I was somewhat surprised to find this verse immediately following the Lord's Prayer in Matthew. It fits perfectly there but it also says to me that forgiveness is a highly important aspect of that prayer. The Lord's Prayer is Jesus' model for how to pray. It seems that Jesus realized how often humans need to practice forgiveness in their lives and thus included it in the most familiar prayer of all.
The Lord's Prayer speaks of forgiving our debts as we have forgiven our debtors but the reference is to far more than monetary debts against us. It speaks to the need to forgive wrongs against us. Even to wrongs perceived against us. Sometimes humans just get it wrong. We walk around with our feelings on our sleeves and allow even the most innocent brush with others to cut us to the bone. There are other times when people truly hurt us and we feel crushed. The key to healing is still forgiveness. The wound will remain raw and festering until we kneel before God and allow Him to help us forgive.

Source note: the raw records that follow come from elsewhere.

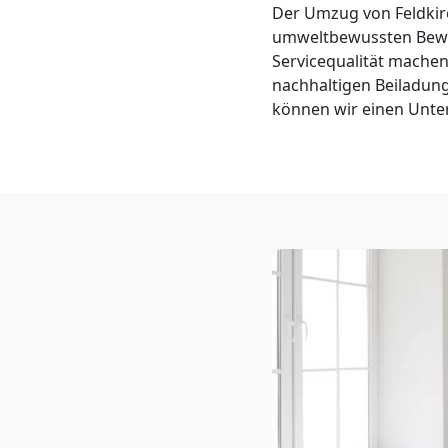
Klaviertransport
Der Umzug von Feldkir
umweltbewussten Beweg
Servicequalität machen
Feldkirch
nachhaltigen Beiladung
können wir einen Unter
Privatumzug
Feldkirch
Tresortransport
in
Feldkirch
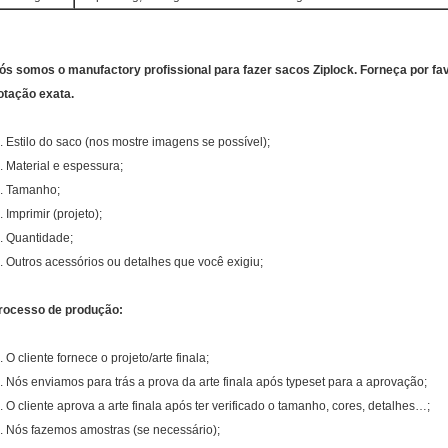
ós somos o manufactory profissional para fazer sacos Ziplock. Forneça por fa
otação exata.
. Estilo do saco (nos mostre imagens se possível);
. Material e espessura;
. Tamanho;
. Imprimir (projeto);
. Quantidade;
. Outros acessórios ou detalhes que você exigiu;
rocesso de produção:
. O cliente fornece o projeto/arte finala;
. Nós enviamos para trás a prova da arte finala após typeset para a aprovação;
. O cliente aprova a arte finala após ter verificado o tamanho, cores, detalhes…;
. Nós fazemos amostras (se necessário);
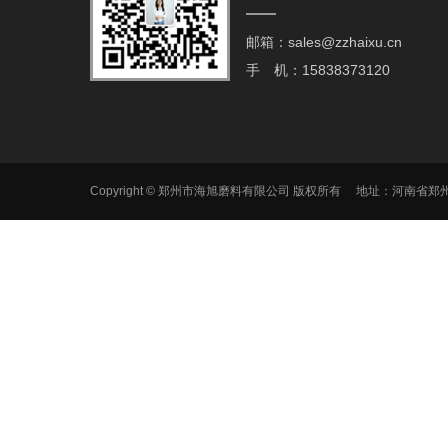
邮箱：sales@zzhaixu.cn
手 机：15838373120
Copyright © 郑州市海旭磨料有限公司 版权所有 地址：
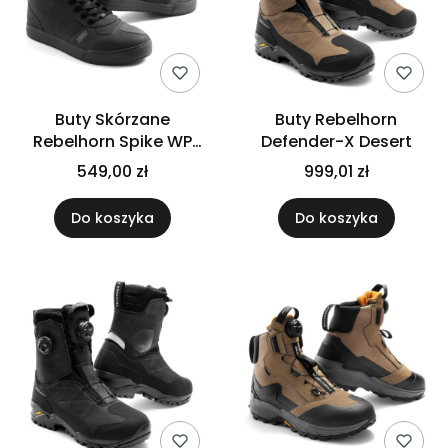
Buty Skórzane
Buty Rebelhorn
Rebelhorn Spike WP
Defender-X Desert
Black
549,00 zł
999,01 zł
Do koszyka
Do koszyka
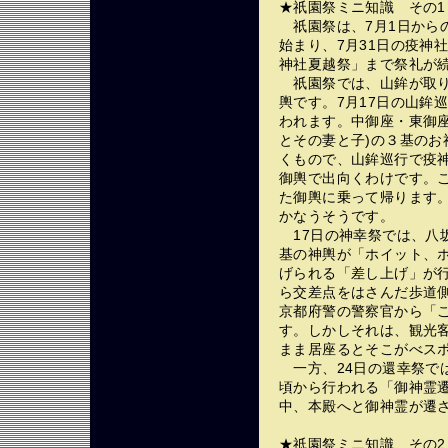
★祇園祭ミニ知識 その1
祇園祭は、7月1日から
始まり、7月31日の疫神
神社夏越祭」まで祭礼が
祇園祭では、山鉾が取り
輿です。7月17日の山鉾
われます。中御座・東御座
とその妻と子)の３基の
くもので、山鉾巡行で疫
御輿で出向くわけです。
た御輿に乗って帰ります
かなうそうです。
17日の神幸祭では、八
基の神輿が「ホイット、
げられる「差し上げ」が
ら交差点をはさんだ歩道
京都府警の警察官から「
す。しかしそれは、観光
まま居座るとそこがべス
一方、24日の還幸祭で
頃から行われる「御神霊
中、本殿へと御神霊が遷
★祇園祭ミニ知識 その2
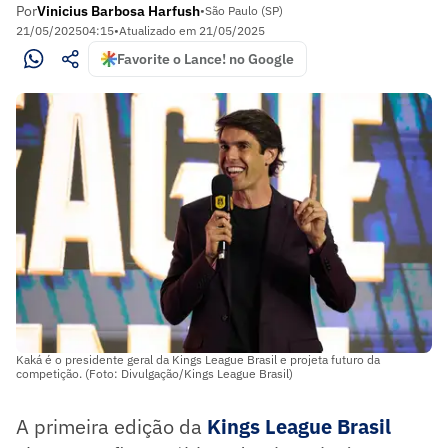
Por
Vinicius Barbosa Harfush
•
São Paulo (SP)
21/05/2025
04:15
•
Atualizado em
21/05/2025
Favorite o Lance! no Google
Kaká é o presidente geral da Kings League Brasil e projeta futuro da
competição. (Foto: Divulgação/Kings League Brasil)
A primeira edição da
Kings League Brasil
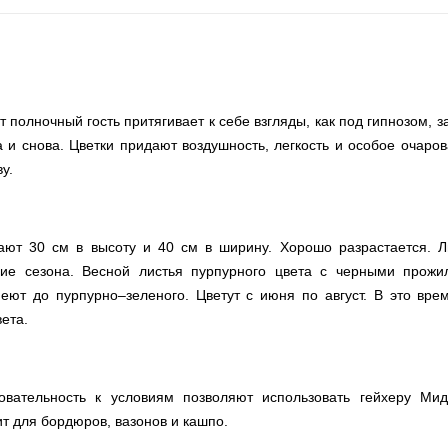
 полночный гость притягивает к себе взгляды, как под гипнозом, 
 и снова. Цветки придают воздушность, легкость и особое очаров
у.
ют 30 см в высоту и 40 см в ширину. Хорошо разрастается. Л
ие сезона. Весной листья пурпурного цвета с черными прожил
еют до пурпурно–зеленого. Цветут с июня по август. В это вре
ета.
овательность к условиям позволяют использовать гейхеру Ми
т для бордюров, вазонов и кашпо.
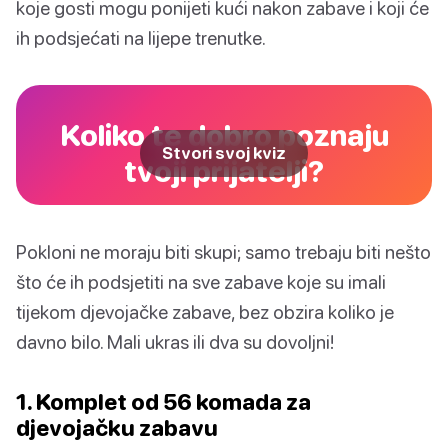
koje gosti mogu ponijeti kući nakon zabave i koji će
ih podsjećati na lijepe trenutke.
Koliko te dobro poznaju
Stvori svoj kviz
tvoji prijatelji?
Pokloni ne moraju biti skupi; samo trebaju biti nešto
što će ih podsjetiti na sve zabave koje su imali
tijekom djevojačke zabave, bez obzira koliko je
davno bilo. Mali ukras ili dva su dovoljni!
1. Komplet od 56 komada za
djevojačku zabavu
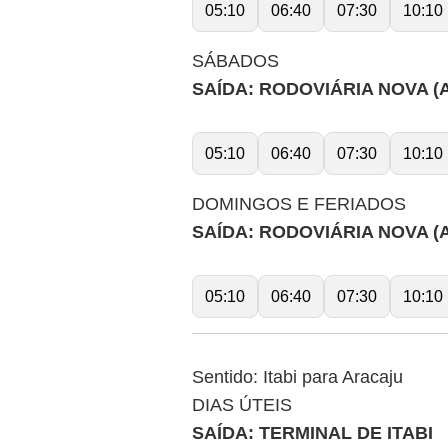
05:10
06:40
07:30
10:10
SÁBADOS
SAÍDA: RODOVIÁRIA NOVA (
05:10
06:40
07:30
10:10
DOMINGOS E FERIADOS
SAÍDA: RODOVIÁRIA NOVA (
05:10
06:40
07:30
10:10
Sentido: Itabi para Aracaju
DIAS ÚTEIS
SAÍDA: TERMINAL DE ITABI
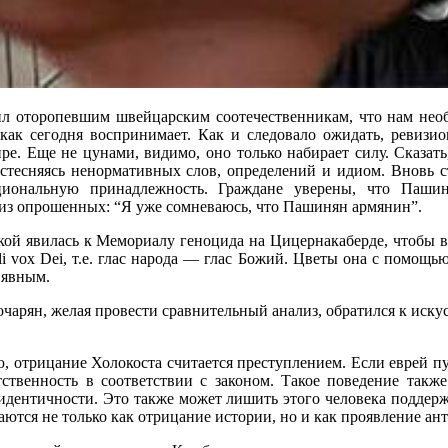
оторопевшим швейцарским соотечественникам, что нам необход
как сегодня воспринимает. Как и следовало ожидать, ревизи
е. Еще не цунами, видимо, оно только набирает силу. Сказать
стесняясь ненормативных слов, определений и идиом. Вновь ст
ональную принадлежность. Граждане уверены, что Пашиня
 из опрошенных: “Я уже сомневаюсь, что Пашинян армянин”.
кой явилась к Мемориалу геноцида на Цицернакаберде, чтобы в
 vox Dei, т.е. глас народа — глас Божий. Цветы она с помощью 
о явным.
очарян, желая провести сравнительный анализ, обратился к иску
, отрицание Холокоста считается преступлением. Если еврей пу
тственность в соответствии с законом. Такое поведение такж
 идентичности. Это также может лишить этого человека поддер
аются не только как отрицание истории, но и как проявление ан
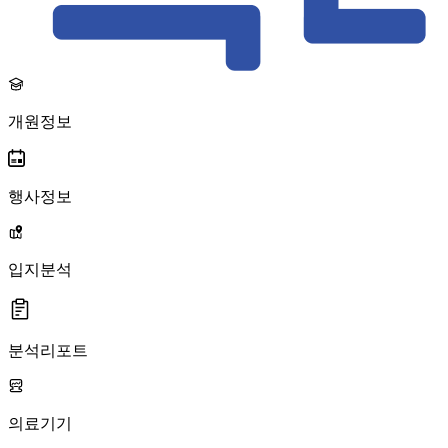
개원정보
행사정보
입지분석
분석리포트
의료기기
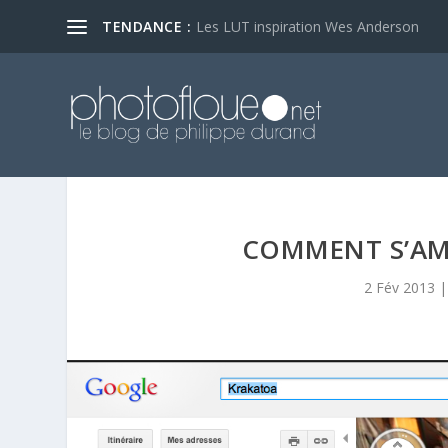
TENDANCE :
Les LUT inspiration Wes Anderson
COMMENT S’AM
2 Fév 2013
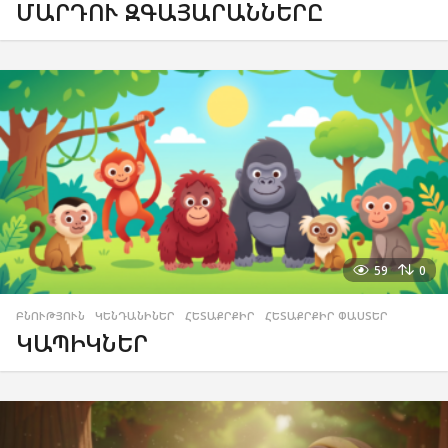
ՄԱՐԴՈՒ ԶԳԱՅԱՐԱՆՆԵՐԸ
59
0
ԲՆՈՒԹՅՈՒՆ
,
ԿԵՆԴԱՆԻՆԵՐ
,
ՀԵՏԱՔՐՔԻՐ
,
ՀԵՏԱՔՐՔԻՐ ՓԱՍՏԵՐ
ԿԱՊԻԿՆԵՐ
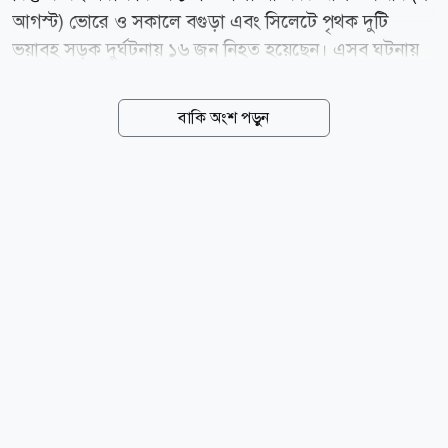
আগস্ট) ভোরে ও সকালে বগুড়া এবং সিলেটে পৃথক দুটি
ভয়াবহ সড়ক দুর্ঘটনায় ১৬ জন নিহত হয়েছেন। এসব ঘটনায়
আহত হয়েছেন আরও অন্তত ৪৫ জন। রক্তাক্ত সড়কে এখন
স্বজনহারাদের বুকফাটা আর্তনাদ। বগুড়া জানা গেছে, কাজের
বাকি অংশ পড়ুন
সন্ধানে বের হয়ে বাসের চাপায় প্রাণ হারিয়েছেন ৭ জন
দিনমজুর। শুক্রবার ভোর সাড়ে ৫টার দিকে বগুড়া-নওগাঁ
আঞ্চলিক মহাসড়কের এরুলিয়া সিল্কিবান্ধা এলাকায় এই
মর্মান্তিক ঘটনা ঘটে। পুলিশ ও প্রত্যক্ষদর্শীরা জানান, ঢাকা
থেকে নওগাঁগামী একটি যাত্রীবাহী বাস নিয়ন্ত্রণ হারিয়ে রাস্তার
পাশে থাকা একটি বৈদ্যুতিক পিলারে সজোরে ধাক্কা দেয়। ওই
সময় মহাসড়কের পাশে প্রতিদিনের মতো কাজের সন্ধানে
জড়ো হয়ে অপেক্ষা করছিলেন একদল দিনমজুর। বাসটি
সরাসরি তাঁদের ওপর উঠে গেলে...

"Be kind and compassionate to one another, forgiving each other, just as in Christ God forgave you" (Ephesians 4:32 NIV).
Jesus brought healing to many through forgiveness. He forgave the paralytic in Matthew 9:2-8; the adulterous woman in John 8:3-11; the woman who spread expensive oil on Jesus' feet in Luke 7:47-50. But he also forgave Peter for denying he knew Jesus; the criminals on the cross in Luke 23:39-43 and those who crucified him in Luke 23:34.
No where in the Bible does it say that forgiving is an easy task. Our own forgiveness required the torture and crucifixion of our Lord and Savior Jesus Christ. But it is in that great sacrificial gift that we are shown what is required of us.
"This is how my heavenly Father will treat each of you unless you forgive your brother from your heart" (Matthew 18:35 NIV).